04/09/13

Patto di Genova, Ecodem: «Finalmente riciclo e rinnovabili sullo stesso piano, ma…»

«La priorità dovrebbe comunque essere un piano Industria 2020»

Il documento congiunto Sindacati-Confindustria consegnato alla storia come “patto di Genova” sul rilancio dell’economia italiana e sul lavoro per chi come noi è convinto della necessità di un green new deal per uscire dalla crisi contiene diversi spunti interessanti. Intanto perché muove, più o meno esplicitamente, da due premesse essenziali: primo, che in Europa bisogna uscire dalla gabbia delle politiche di austerità di bilancio esasperate che hanno aggravato la recessione, puntando su politiche di sviluppo e per l’occupazione; in secondo luogo che non ci si può affidare solo alle dinamiche spontanee del mercato ma c’è bisogno di efficaci politiche pubbliche, in particolare di politiche fiscali e industriali, finalizzate a questi obiettivi.

La cosa sicuramente più importante è che nel documento lo sviluppo della green economy sia indicato tra le scelte strategiche fondamentali per il futuro dell’industria italiana, e che tra le proposte accanto alle politiche per l’efficienza energetica e  le rinnovabili, e ad un piano nazionale per le bonifiche, temi su cui già in precedenti occasioni sindacati e Confindustria avevano posto l’accento  vi sia anche, per la prima volta in maniera così esplicita, lo sviluppo delle filiere produttive collegate al recupero ed al riciclo di materie prime da rifiuti. Qui c’è sicuramente una delle novità più significative: il mondo dell’impresa e del lavoro comincia finalmente a capire come l’efficienza nell’uso della materia, non meno di quello dell’energia, sia una frontiera decisiva per il futuro delle nostre economie.
Ciò detto, il documento appare invece più carente nella declinazione concreta degli obiettivi e nella indicazione degli strumenti. Quando si parla di politiche industriali, ad esempio, non basta invocare un generico sostegno all’innovazione “a 360 gradi”: io penso che la priorità dovrebbe essere un piano Industria 2020 che promuova una politica industriale di innovazione ecologica in tutti i settori manifatturieri, intesa come innovazione sia di processo che di prodotto, tecnologie pulite e prodotti di qualità ecologica. Quando si parla delle politiche fiscali è  importante l’obiettivo della “redistribuzione del reddito” per contrastare le crescenti disuguaglianze, ma manca nel documento, invece, l’idea di utilizzare la leva della fiscalità per promuovere produzioni e consumi orientati alla sostenibilità ambientale: l’esperienza degli incentivi per l’efficienza energetica in edilizia si è dimostrata vincente, ha dato  risultati importanti, ora andrebbe estesa anche ad altri settori, a cominciare proprio dal sostegno alle filiere del riciclo di materie prime.

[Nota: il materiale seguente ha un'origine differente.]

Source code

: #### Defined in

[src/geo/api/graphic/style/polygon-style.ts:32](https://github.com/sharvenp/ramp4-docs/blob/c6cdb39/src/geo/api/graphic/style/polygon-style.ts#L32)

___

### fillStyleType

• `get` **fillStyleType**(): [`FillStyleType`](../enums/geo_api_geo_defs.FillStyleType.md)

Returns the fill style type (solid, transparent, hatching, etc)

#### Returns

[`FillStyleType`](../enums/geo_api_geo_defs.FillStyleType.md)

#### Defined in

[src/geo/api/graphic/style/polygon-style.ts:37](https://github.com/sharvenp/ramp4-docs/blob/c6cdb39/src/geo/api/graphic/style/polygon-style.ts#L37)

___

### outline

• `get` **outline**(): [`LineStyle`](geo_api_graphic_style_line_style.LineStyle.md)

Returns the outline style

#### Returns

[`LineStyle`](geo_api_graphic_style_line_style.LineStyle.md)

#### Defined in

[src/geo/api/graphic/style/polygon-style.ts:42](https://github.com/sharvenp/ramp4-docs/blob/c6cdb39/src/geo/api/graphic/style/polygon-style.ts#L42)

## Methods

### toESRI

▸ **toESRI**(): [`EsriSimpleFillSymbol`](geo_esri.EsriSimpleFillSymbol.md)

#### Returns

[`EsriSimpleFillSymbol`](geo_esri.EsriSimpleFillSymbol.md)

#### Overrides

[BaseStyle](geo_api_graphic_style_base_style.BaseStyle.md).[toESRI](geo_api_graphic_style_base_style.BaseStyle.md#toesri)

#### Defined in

In ogni caso il documento Sindacati- Confindustria è un passo in avanti. Resta la domanda, ovviamente, se un governo con una maggioranza così anomala e dalla vita così incerta sia in grado di varare riforme e provvedimenti di questa portata. Non possiamo aspettarci grandi rivoluzioni: sarebbe già qualcosa se con la  legge di stabilità si riuscisse a portare a casa alcune misure concrete. Dopodichè c’è da sperare che al più presto il nostro paese possa avere un governo di vero cambiamento, che il centrosinistra assuma pienamente cosa che non ha ancora saputo fare l’idea che da questa crisi epocale si esce solo con un new green deal: la soluzione ai nostri problemi non è certo la decrescita, ma neppure la riproposizione di un vecchio modello di crescita. La domanda vera è: quale crescita vogliamo? Cosa deve crescere, e cosa no? Una nuova economia ecologica per uno sviluppo ecologicamente sostenibile e socialmente equo: questa è l’unica strada possibile. E ci può essere una via italiana alla green economy: è l’idea che nel nostro paese la nuova rivoluzione industriale legata all’economia verde può innestarsi su vocazioni che vengono dalla nostra storia, su un patrimonio ambientale e culturale di grande valore, sulla bellezza del paesaggio, sulle produzioni di qualità del made in Italy. E’ l’unico modo per ridare all’Italia un ruolo in Europa e nel mondo.